Keep abreast of new technology, said panelists at Morris Travel's 1994 symposium at the Doubletree Hotel. And be sure to maintain a strong relationship among travel agencies, reservation services and transportation providers.Panel members were Doug Cain, regional sales director for Delta Air Lines; Lewis E. Elsworthy, senior vice president of marketing for Worldspan Travel Information Services; Terri Day, travel manager for Thiokol Corp.; and Colleen M. Anderson, corporate travel services director for Pacificorp, parent company of Utah Power.

Cain said that three months ago Delta announced a program to reduce the cost per seat on flights, the only carrier to have such an aggressive program. He said in Delta's determination to cut costs, 2,500 employees were laid off recently and that figure will continue to grow in the coming months.

He said American Airlines recently announced that it would pull out of markets where it had to compete with low-cost fares but assured the audience of Morris Travel users that Delta intends to compete. "We are not walking away from Southwest Airlines," referring to Southwest's recent purchase of Morris Air and plans to continue low fares to many cities.

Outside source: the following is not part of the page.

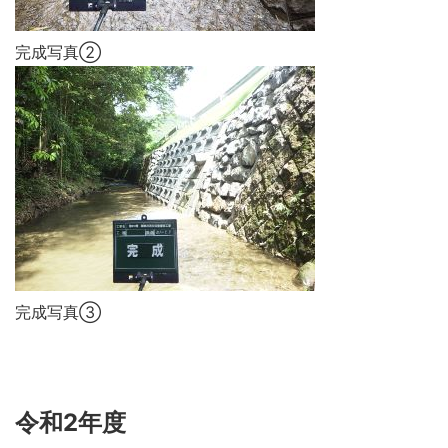
完成写真②
完成写真③
令和2年度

It will be a cultural change within Delta, known to many as a conservative airline, Cain said, but the changes are a must. He said sales will be more focused rather than "trying to be all things to all people" and the changes will benefit everyone.

Elsworthy said there have been incredible technology changes in the travel agency business in the past 10 years and companies are investing huge amounts of money to keep up with the changes. He said companies need to get closer to their customers to learn their needs.

He said partnerships should be cultivated and, once formed, should provide superior customer service. "Our success lies in our ability to anticipate change," Elsworthy said.

Anderson, who not only oversees commercial travel for Pacificorp but also schedules the three corporate aircraft and one helicopter used for various functions, said vendors need to supply information so companies can learn how much business travel costs and where reductions can be made.

She said the size of the city usually dictates how many contracts a company has with hotels, but it usually is two or three, with prices in the low, medium and high categories.

Day suggested that each company write a travel policy and that firms consolidate travel purchases into one division.